BOLZANO. Salgono esponenzialmente i casi di contagio da coronavirus in Alto Adige. Se fino a ieri erano 10 i positivi oggi sono arrivati a 27. L'Azienda sanitaria dell'Alto Adige ha comunicato, infatti, che ieri sera (7 marzo) risultavano positivi al test 17 di 48 pazienti considerati a rischio. A questo punto appare molto probabile un'infezione da Covid 19 anche in provincia di Bolzano.
Sale così a 27 il numero delle persone sottoposte al test risultate positive; per 26 di loro manca ancora la conferma da parte dell'Istituto Superiore di Sanità di Roma. Uno dei pazienti è in cura presso il reparto cure intensive. L'Azienda sanitaria dell'Alto Adige ricorda che in presenza di sintomi simili a quelli dell'influenza e a tosse bisogna rivolgersi al medico di fiducia oppure all'accettazione d'urgenza.
L'azienda sanitaria altoatesina, ancora una volta, ricorda che in caso di sintomi simili a quelli di una influenza invernale, febbre e/o tosse, non bisogna recarsi dal medico di famiglia o al pronto soccorso. È necessario invece mantenere l'isolamento domestico e chiamare il numero verde 800 751 751 e osservare le ''norme igieniche''.
Per prevenire un contagio è importante osservare le norme igieniche, ovvero: lavarsi le mani più volte al giorno, evitare gli assembramenti di persone, in caso di contatto interpersonale mantenere una distanza di almeno un metro.

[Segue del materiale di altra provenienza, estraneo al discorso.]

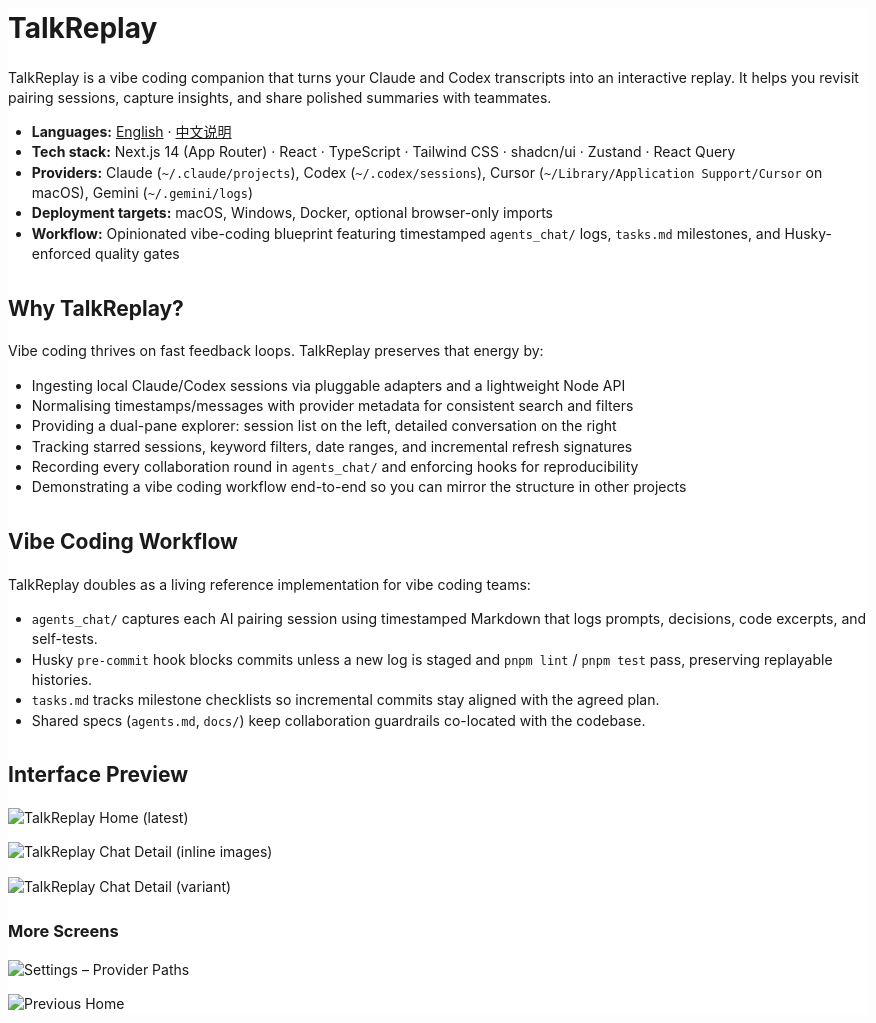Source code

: # TalkReplay

TalkReplay is a vibe coding companion that turns your Claude and Codex transcripts into an interactive replay. It helps you revisit pairing sessions, capture insights, and share polished summaries with teammates.

- **Languages:** [English](README.md) · [中文说明](README.zh.md)
- **Tech stack:** Next.js 14 (App Router) · React · TypeScript · Tailwind CSS · shadcn/ui · Zustand · React Query
- **Providers:** Claude (`~/.claude/projects`), Codex (`~/.codex/sessions`), Cursor (`~/Library/Application Support/Cursor` on macOS), Gemini (`~/.gemini/logs`)
- **Deployment targets:** macOS, Windows, Docker, optional browser-only imports
- **Workflow:** Opinionated vibe-coding blueprint featuring timestamped `agents_chat/` logs, `tasks.md` milestones, and Husky-enforced quality gates

## Why TalkReplay?

Vibe coding thrives on fast feedback loops. TalkReplay preserves that energy by:

- Ingesting local Claude/Codex sessions via pluggable adapters and a lightweight Node API
- Normalising timestamps/messages with provider metadata for consistent search and filters
- Providing a dual-pane explorer: session list on the left, detailed conversation on the right
- Tracking starred sessions, keyword filters, date ranges, and incremental refresh signatures
- Recording every collaboration round in `agents_chat/` and enforcing hooks for reproducibility
- Demonstrating a vibe coding workflow end-to-end so you can mirror the structure in other projects

## Vibe Coding Workflow

TalkReplay doubles as a living reference implementation for vibe coding teams:

- `agents_chat/` captures each AI pairing session using timestamped Markdown that logs prompts, decisions, code excerpts, and self-tests.
- Husky `pre-commit` hook blocks commits unless a new log is staged and `pnpm lint` / `pnpm test` pass, preserving replayable histories.
- `tasks.md` tracks milestone checklists so incremental commits stay aligned with the agreed plan.
- Shared specs (`agents.md`, `docs/`) keep collaboration guardrails co-located with the codebase.

## Interface Preview

![TalkReplay Home (latest)](./docs/assets/home-updated.png)

![TalkReplay Chat Detail (inline images)](./docs/assets/detail-inline-images.png)

![TalkReplay Chat Detail (variant)](./docs/assets/detail-inline-images-alt.png)

### More Screens

![Settings – Provider Paths](./docs/assets/provider-setup.png)

![Previous Home](./docs/assets/app-home.png)
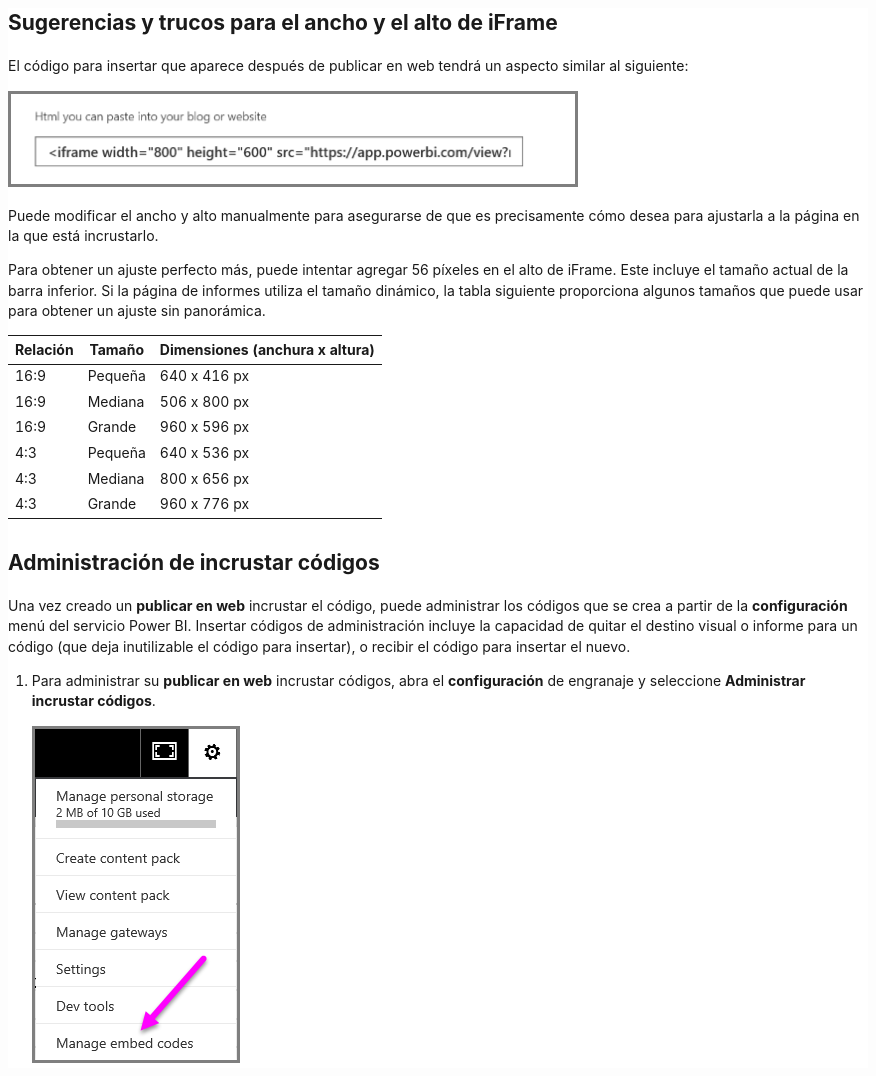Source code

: ## Sugerencias y trucos para el ancho y el alto de iFrame

El código para insertar que aparece después de publicar en web tendrá un aspecto similar al siguiente:

![](media/powerbi-service-publish-to-web/Publish_To_Web7.png)

Puede modificar el ancho y alto manualmente para asegurarse de que es precisamente cómo desea para ajustarla a la página en la que está incrustarlo.

Para obtener un ajuste perfecto más, puede intentar agregar 56 píxeles en el alto de iFrame. Este incluye el tamaño actual de la barra inferior. Si la página de informes utiliza el tamaño dinámico, la tabla siguiente proporciona algunos tamaños que puede usar para obtener un ajuste sin panorámica.

|Relación|Tamaño|Dimensiones (anchura x altura)|
|---|---|---|
|16:9|Pequeña|640 x 416 px|
|16:9|Mediana|506 x 800 px|
|16:9|Grande|960 x 596 px|
|4:3|Pequeña|640 x 536 px|
|4:3|Mediana|800 x 656 px|
|4:3|Grande|960 x 776 px|


## Administración de incrustar códigos

Una vez creado un **publicar en web** incrustar el código, puede administrar los códigos que se crea a partir de la **configuración** menú del servicio Power BI. Insertar códigos de administración incluye la capacidad de quitar el destino visual o informe para un código (que deja inutilizable el código para insertar), o recibir el código para insertar el nuevo.

1.  Para administrar su **publicar en web** incrustar códigos, abra el **configuración** de engranaje y seleccione **Administrar incrustar códigos**.

    ![](media/powerbi-service-publish-to-web/Publish_To_Web8.png)
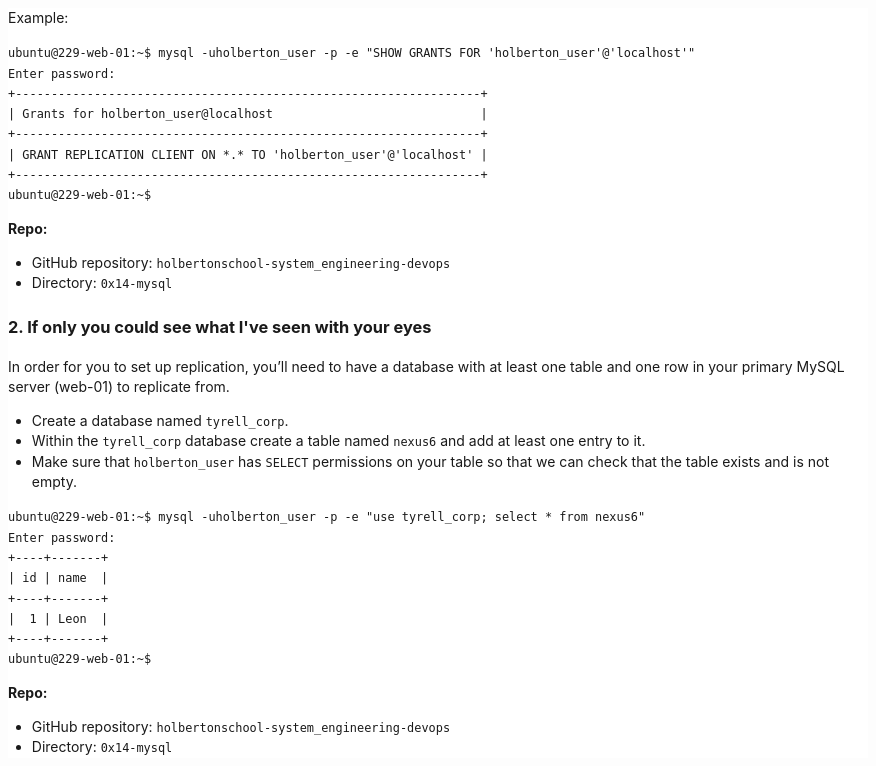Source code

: <p>Example:</p>

<pre><code>ubuntu@229-web-01:~$ mysql -uholberton_user -p -e &quot;SHOW GRANTS FOR &#39;holberton_user&#39;@&#39;localhost&#39;&quot;
Enter password:
+-----------------------------------------------------------------+
| Grants for holberton_user@localhost                             |
+-----------------------------------------------------------------+
| GRANT REPLICATION CLIENT ON *.* TO &#39;holberton_user&#39;@&#39;localhost&#39; |
+-----------------------------------------------------------------+
ubuntu@229-web-01:~$
</code></pre>

<div class="list-group-item">
        <p><strong>Repo:</strong></p>
        <ul>
          <li>GitHub repository: <code>holbertonschool-system_engineering-devops</code></li>
            <li>Directory: <code>0x14-mysql</code></li>
        </ul>
      </div>
<h3 class="panel-title">
      2. If only you could see what I&#39;ve seen with your eyes
    </h3>


<p>In order for you to set up replication, you&rsquo;ll need to have a database with at least one table and one row in your primary MySQL server (web-01) to replicate from.</p>

<ul>
<li>Create a database named <code>tyrell_corp</code>.</li>
<li>Within the <code>tyrell_corp</code> database create a table named <code>nexus6</code> and add at least one entry to it.</li>
<li>Make sure that <code>holberton_user</code> has <code>SELECT</code> permissions on your table so that we can check that the table exists and is not empty.</li>
</ul>

<pre><code>ubuntu@229-web-01:~$ mysql -uholberton_user -p -e &quot;use tyrell_corp; select * from nexus6&quot;
Enter password:
+----+-------+
| id | name  |
+----+-------+
|  1 | Leon  |
+----+-------+
ubuntu@229-web-01:~$
</code></pre>

<div class="list-group-item">
        <p><strong>Repo:</strong></p>
        <ul>
          <li>GitHub repository: <code>holbertonschool-system_engineering-devops</code></li>
            <li>Directory: <code>0x14-mysql</code></li>
        </ul>
      </div>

Negli ultimi giorni sono aumentati i controlli serrati e i test ambientali per prevenire e contenere la diffusione del Coronavirus Covid-19. ''Concretamente - spiegava la provincia di Bolzano - ciò significa che le persone che hanno avuto contatti stretti - o anche solo ipoteticamente stretti - con uno dei pazienti risultati positivi negli ultimi giorni vengono attivamente contattate dai servizi di igiene. I casi sospetti sono posti in isolamento domestico e chiamati due volte al giorno per capire se nel frattempo si sono evidenziati sintomi di infezione. Anche in caso di sintomi lievi i casi sospetti sono stati sottoposti al test di controllo''.